Wednesday, January 09, 2008

Here's the Beef

Newspaper reporters are taught to shun the serial comma. So, in a sequence of three things--apples, oranges and pears--the newspaper reporter would NOT put a comma in front of the and (even though someone writing a book would).

This is the only explanation we can give for this sentence, which is positively screaming for a comma (and maybe the sort of surgery that separates conjoined twins):
The matter is not simply that his writers were on the picket line on a primary eve that saw both a formerly fat former governor of Arkansas introduce a sandwich called the Huckaburger and Mike Gravel, the presently zany former governor of Alaska, advise an audience at Phillips Exeter Academy to smoke marijuana, as if boarding-school students needed such encouragement.

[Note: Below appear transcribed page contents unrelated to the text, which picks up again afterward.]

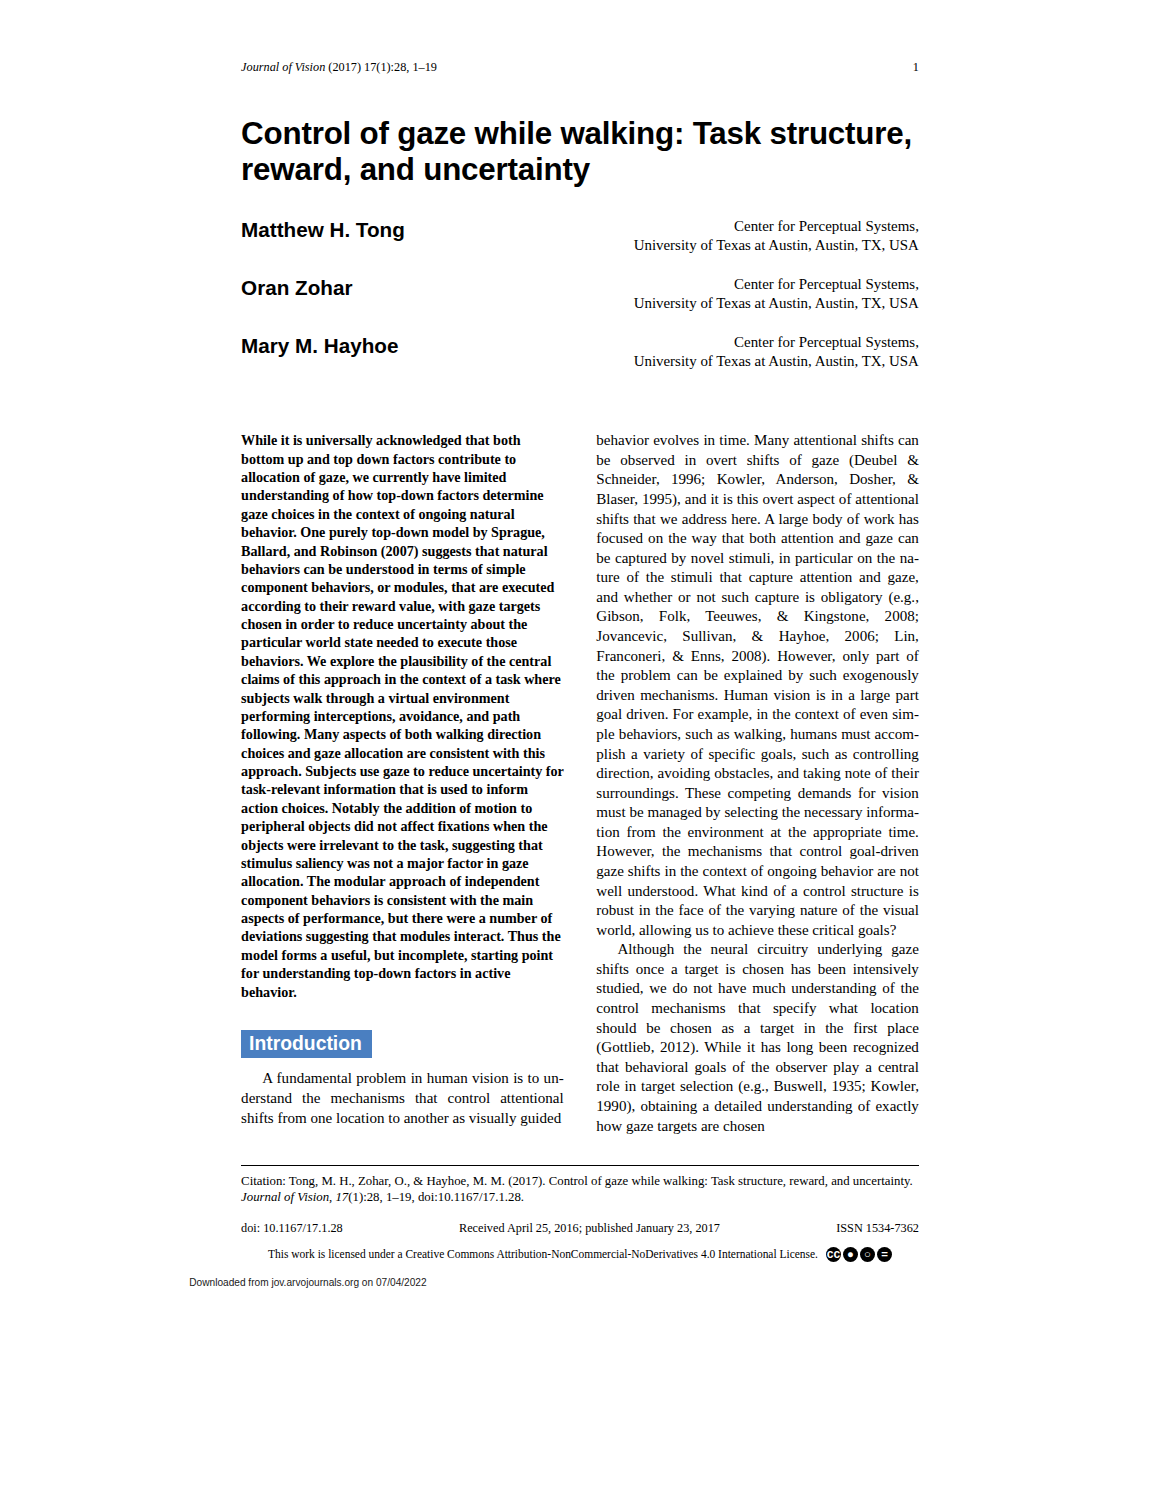Journal of Vision (2017) 17(1):28, 1–19
1
Control of gaze while walking: Task structure, reward, and uncertainty
| Matthew H. Tong | Center for Perceptual Systems, University of Texas at Austin, Austin, TX, USA |
| Oran Zohar | Center for Perceptual Systems, University of Texas at Austin, Austin, TX, USA |
| Mary M. Hayhoe | Center for Perceptual Systems, University of Texas at Austin, Austin, TX, USA |
While it is universally acknowledged that both bottom up and top down factors contribute to allocation of gaze, we currently have limited understanding of how top-down factors determine gaze choices in the context of ongoing natural behavior. One purely top-down model by Sprague, Ballard, and Robinson (2007) suggests that natural behaviors can be understood in terms of simple component behaviors, or modules, that are executed according to their reward value, with gaze targets chosen in order to reduce uncertainty about the particular world state needed to execute those behaviors. We explore the plausibility of the central claims of this approach in the context of a task where subjects walk through a virtual environment performing interceptions, avoidance, and path following. Many aspects of both walking direction choices and gaze allocation are consistent with this approach. Subjects use gaze to reduce uncertainty for task-relevant information that is used to inform action choices. Notably the addition of motion to peripheral objects did not affect fixations when the objects were irrelevant to the task, suggesting that stimulus saliency was not a major factor in gaze allocation. The modular approach of independent component behaviors is consistent with the main aspects of performance, but there were a number of deviations suggesting that modules interact. Thus the model forms a useful, but incomplete, starting point for understanding top-down factors in active behavior.
Introduction
A fundamental problem in human vision is to understand the mechanisms that control attentional shifts from one location to another as visually guided
behavior evolves in time. Many attentional shifts can be observed in overt shifts of gaze (Deubel & Schneider, 1996; Kowler, Anderson, Dosher, & Blaser, 1995), and it is this overt aspect of attentional shifts that we address here. A large body of work has focused on the way that both attention and gaze can be captured by novel stimuli, in particular on the nature of the stimuli that capture attention and gaze, and whether or not such capture is obligatory (e.g., Gibson, Folk, Teeuwes, & Kingstone, 2008; Jovancevic, Sullivan, & Hayhoe, 2006; Lin, Franconeri, & Enns, 2008). However, only part of the problem can be explained by such exogenously driven mechanisms. Human vision is in a large part goal driven. For example, in the context of even simple behaviors, such as walking, humans must accomplish a variety of specific goals, such as controlling direction, avoiding obstacles, and taking note of their surroundings. These competing demands for vision must be managed by selecting the necessary information from the environment at the appropriate time. However, the mechanisms that control goal-driven gaze shifts in the context of ongoing behavior are not well understood. What kind of a control structure is robust in the face of the varying nature of the visual world, allowing us to achieve these critical goals?
Although the neural circuitry underlying gaze shifts once a target is chosen has been intensively studied, we do not have much understanding of the control mechanisms that specify what location should be chosen as a target in the first place (Gottlieb, 2012). While it has long been recognized that behavioral goals of the observer play a central role in target selection (e.g., Buswell, 1935; Kowler, 1990), obtaining a detailed understanding of exactly how gaze targets are chosen
Citation: Tong, M. H., Zohar, O., & Hayhoe, M. M. (2017). Control of gaze while walking: Task structure, reward, and uncertainty. Journal of Vision, 17(1):28, 1–19, doi:10.1167/17.1.28.
doi: 10.1167/17.1.28
Received April 25, 2016; published January 23, 2017
ISSN 1534-7362
This work is licensed under a Creative Commons Attribution-NonCommercial-NoDerivatives 4.0 International License. cc●○=
Downloaded from jov.arvojournals.org on 07/04/2022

The sandwich is called "the Huckaburger." It's not "the Huckaburger and Mike Gravel," even though that's how anyone not from a town called Hope would read it. When a sentence sprouts a complete second half, you need to insert a comma before the conjunction.

Sometimes, when you have two complete sentences joined by a conjunction, you can drop the conjunction and insert a semicolon, but not in this particular example, or on Slate in general because its former editor, Michael Kinsley, hates semicolons. That's awfully rich for a guy who was still wearing handsome little gold-rimmed spectacles in the 1990s.